The Helenes’ statement called out the “double standards that the university holds.”

Senior Vishu Reddy, Helenes director of university affairs and a journalism major, said that continuing the organization’s tradition this year did not feel right.

“To use a privilege that has been extended to us, but that has been used against our fellow students is just something that we could not do,” Reddy said. “We were having discussions prior to that announcement about altering this year’s Hecuba watch, because we really wanted to be conscientious of our fellow students and the events that took place in the spring last semester.”

Reddy said everyone in the organization was involved in making this decision, including general members.

“After internal discussions among the board, we really wanted to bring the thoughts to the general membership body and see how everyone felt about doing certain things, and what course of action our membership felt was best,” she said.

Both the Helenes and the Trojan Knights have been considered the “official hosts” of USC since they were founded in 1921. Over the last 100 years, the two organizations have been instrumental in maintaining USC’s tradition and spirit.

Reddy said she does not take her role as an “official host” of the university lightly.

“We really do hold civil action and social good at the core of our executive board, but also who we all are as individuals,” she said.

During Conquest Week, which leads up to the annual USC-UCLA football game, the historic Tommy Trojan statue and the Hecuba statue are wrapped in duct tape and guarded by students all day and night to protect them from potential Bruin wreckage.

Logan Christianson, a senior studying International Relations and Global Business and a member of the Trojan Knights, emphasized the importance of tradition at USC.

“It’s super important for our organization, especially the members in it, to stay up late playing cards and throwing a football,” Christianson said. “It’s really great USC memories that I’m sure we’ll look back on fondly 20 plus years from now. The fact that the university wanted to take that away was pretty disheartening.”
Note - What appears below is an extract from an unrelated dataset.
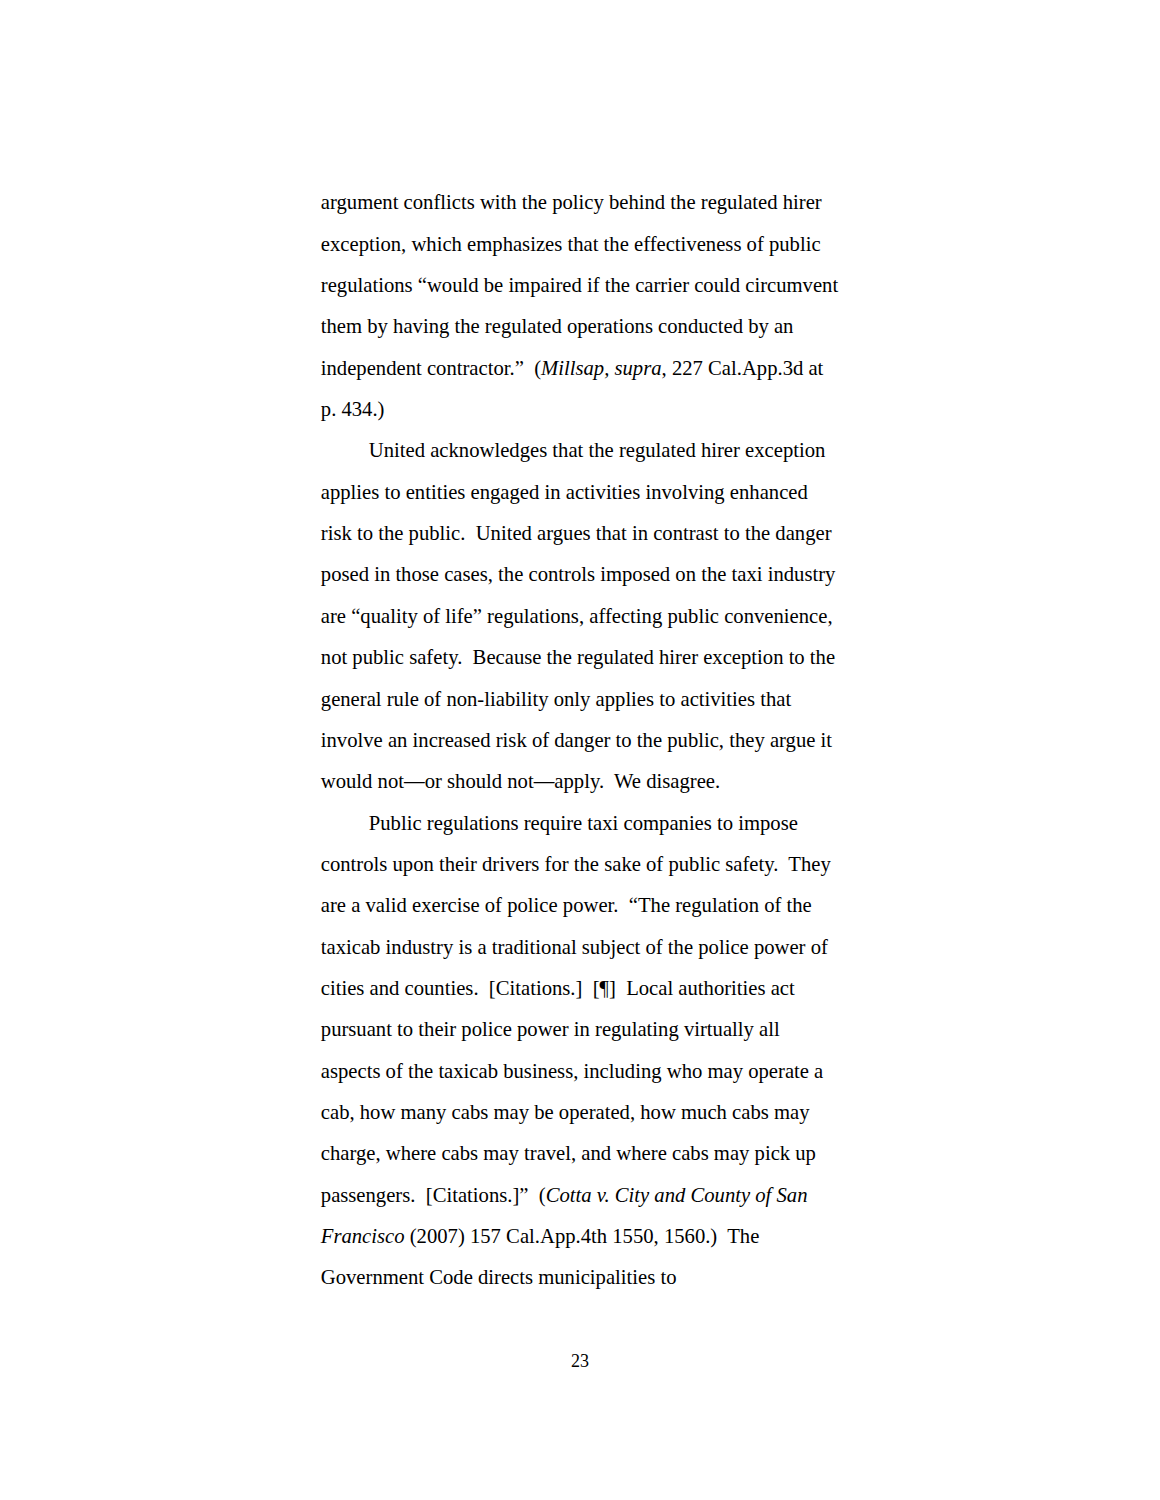argument conflicts with the policy behind the regulated hirer exception, which emphasizes that the effectiveness of public regulations “would be impaired if the carrier could circumvent them by having the regulated operations conducted by an independent contractor.” (Millsap, supra, 227 Cal.App.3d at p. 434.)
United acknowledges that the regulated hirer exception applies to entities engaged in activities involving enhanced risk to the public. United argues that in contrast to the danger posed in those cases, the controls imposed on the taxi industry are “quality of life” regulations, affecting public convenience, not public safety. Because the regulated hirer exception to the general rule of non-liability only applies to activities that involve an increased risk of danger to the public, they argue it would not—or should not—apply. We disagree.
Public regulations require taxi companies to impose controls upon their drivers for the sake of public safety. They are a valid exercise of police power. “The regulation of the taxicab industry is a traditional subject of the police power of cities and counties. [Citations.] [¶] Local authorities act pursuant to their police power in regulating virtually all aspects of the taxicab business, including who may operate a cab, how many cabs may be operated, how much cabs may charge, where cabs may travel, and where cabs may pick up passengers. [Citations.]” (Cotta v. City and County of San Francisco (2007) 157 Cal.App.4th 1550, 1560.) The Government Code directs municipalities to
23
Getting to guard Tommy Trojan over the years has been a special experience for Christianson, and she said she hopes the organization continues to uphold tradition.

“We do what is best for the university and its students,” she said. “The fact that we get to do this during Conquest Week is just one of the many awesome things we love about Tommy watch.”

Although she said she was glad that the Knights are permitted to guard Tommy Trojan, Christianson feels that the university administration is still being too strict towards the organization.

Through the camera that monitors the statue at all times, university officials have been keeping a watchful eye on the Knights to ensure that none of them are sleeping or participating in prohibited activities, Christianson said.

“Obviously they’ve been a little bit gentler to us than other groups, but they’re still kind of micromanaging and making sure that we don’t break any of the campus rules,” said Christianson. “Saying that the Knights and Helenes are the exception is perhaps a little bit misleading.”

Although the university granted both organizations the exception, only the USC Helenes decided to abstain from the new privileges. The Trojan Knights have embraced camping overnight to protect Tommy Trojan.

“We are more separate when it comes to things like that,” Reddy said. “I’m not entirely sure what their organization plans to do or what their systems or processes are. I can just comment on Helenes, and we are proud of the stance that we have taken.”

Reddy said that the Helenes acknowledged that the circumstances of this year’s Conquest Week differ from the past, and to continue the overnight guarding while other students have gotten arrested for doing the same last semester would not feel right.

“This is us basically saying that the status quo is not okay,” she said. “There’s a humanitarian crisis going on, and to ignore that would just not reflect the values of our organization or who we are as people.

“To go back and do everything the way it’s been done is not what we want to do,” Reddy said. “The world has changed, and as an organization, we have to change.”